Google is repositioning Search as an AI interface
Google has outlined a major expansion of AI inside Search, presenting the change as the next step in combining a traditional search engine with conversational and agentic capabilities. According to the supplied company source text, AI Mode has surpassed one billion monthly users, with queries more than doubling every quarter since launch. The company says it is now upgrading AI Mode globally by making Gemini 3.5 Flash the default model and by rolling out what it describes as the biggest overhaul of the Search box in more than 25 years.
The announcement matters because it treats AI not as a separate experimental layer, but as a primary interface for how users express intent. Google is not only adding model improvements behind the scenes. It is redesigning the front-end experience so users can ask more expansive questions, continue conversations more naturally, and submit multiple kinds of input including text, images, files, videos, and Chrome tabs.
That is a strategic shift. Search historically rewarded concise queries and keyword logic. The new framing assumes users increasingly expect a system that can interpret ambiguity, hold context, and help formulate the question itself.
A bigger role for AI Mode
The supplied source text says Gemini 3.5 Flash is becoming the new default model in AI Mode for users globally. Google characterizes the model as delivering strong performance for agents and coding, which signals where the company sees future demand. Rather than limiting Search to fact retrieval and summarization, Google is trying to turn it into a more active assistant that can reason across tasks and support deeper workflows.

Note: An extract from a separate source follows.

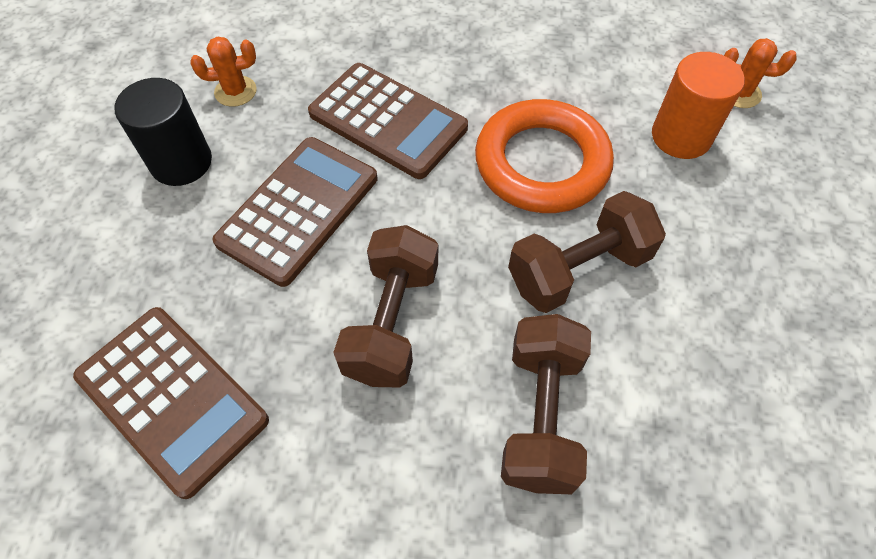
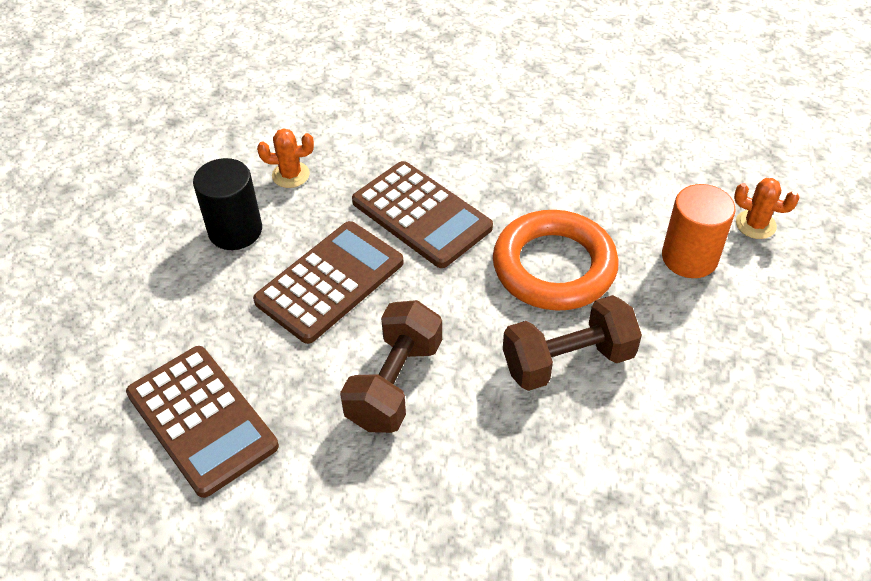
camera: 10 degrees right, 10 degrees down
(541, 415) = (509, 475): brown dumbbell -> none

The company also says users can move directly from an AI Overview into follow-up questions and a conversational back-and-forth with AI Mode, while preserving context and surfacing increasingly relevant links and supporting articles. That last detail is important. Google is still emphasizing that Search will continue to provide a range of results, not just a single generated response. The product challenge is to keep the open web visible while making the AI layer feel central and useful enough that people stay inside it for longer interactions.
The search box itself is being redefined
The redesigned Search box may be the most consequential part of the announcement because it changes user behavior at the point of entry. Google says the interface will dynamically expand to give users room to describe what they need and will offer AI-powered suggestions that go beyond classic autocomplete. In effect, the search field is becoming a prompt surface.
That matters because interface design strongly influences the kinds of questions people ask. A short static box nudges users toward compressed phrases. A flexible AI-oriented input invites exploratory or multi-step requests. By widening the aperture, Google is encouraging users to treat Search less like a lookup tool and more like a collaborative reasoning environment.
Multimodal input deepens that shift. The supplied text says users can search with images, files, videos, or Chrome tabs in addition to text. This suggests Google wants Search to function across contexts where the starting point is not a typed query at all, but a document, screenshot, browser state, or other artifact that needs interpretation.
Agents as the next competitive layer
The source text also highlights “powerful AI Search agents,” indicating that Google intends to let users invoke agent-like behavior simply by asking a question. While the supplied excerpt does not detail every task these agents will perform, the positioning is clear: Google sees the future of Search as more action-oriented. The system should not only return information, but also help organize, navigate, and potentially execute parts of a user’s intent.
That places Google in a more direct competition around agentic AI, where the question is no longer whose model can answer best, but whose interface can turn answering into doing. Search remains one of the world’s most valuable attention gateways. Embedding agents there gives Google an enormous distribution advantage if users accept the new interaction model.
What this means for the web and for Google
The announcement also reflects a balancing act. Google says users will continue to get a range of results “just like” they do today, yet every element of the redesign points toward a stronger AI mediation layer between users and publishers. As AI Mode grows, the company will face continued scrutiny over how it attributes sources, how it routes traffic, and how much of the web experience remains visible once conversational interaction becomes the default habit.
From Google’s perspective, the urgency is obvious. If search behavior is shifting from keyword retrieval toward AI-guided exploration, then preserving the old interface would mean ceding ground to standalone assistants and rival search products. By putting Gemini 3.5 Flash into AI Mode and rebuilding the search box around conversational, multimodal intent, Google is trying to update its core product before user expectations harden elsewhere.
The larger significance
The most important claim in the supplied source material is not any one feature, but the scale of adoption Google reports. If AI Mode truly exceeds one billion monthly users, then AI-enhanced search is already far beyond pilot phase. That gives the company room to make more aggressive interface changes because it can argue that users have already demonstrated appetite for a different kind of search experience.
Google’s latest move therefore looks less like an experiment and more like a platform transition. Search is being recast as an AI-native environment that can interpret richer input, carry context across exchanges, and increasingly act like an agent rather than a ranking page. Whether that improves the quality of discovery or narrows it behind one dominant interface will be the harder question. But the direction is clear: Google is making AI the front door, not the side panel.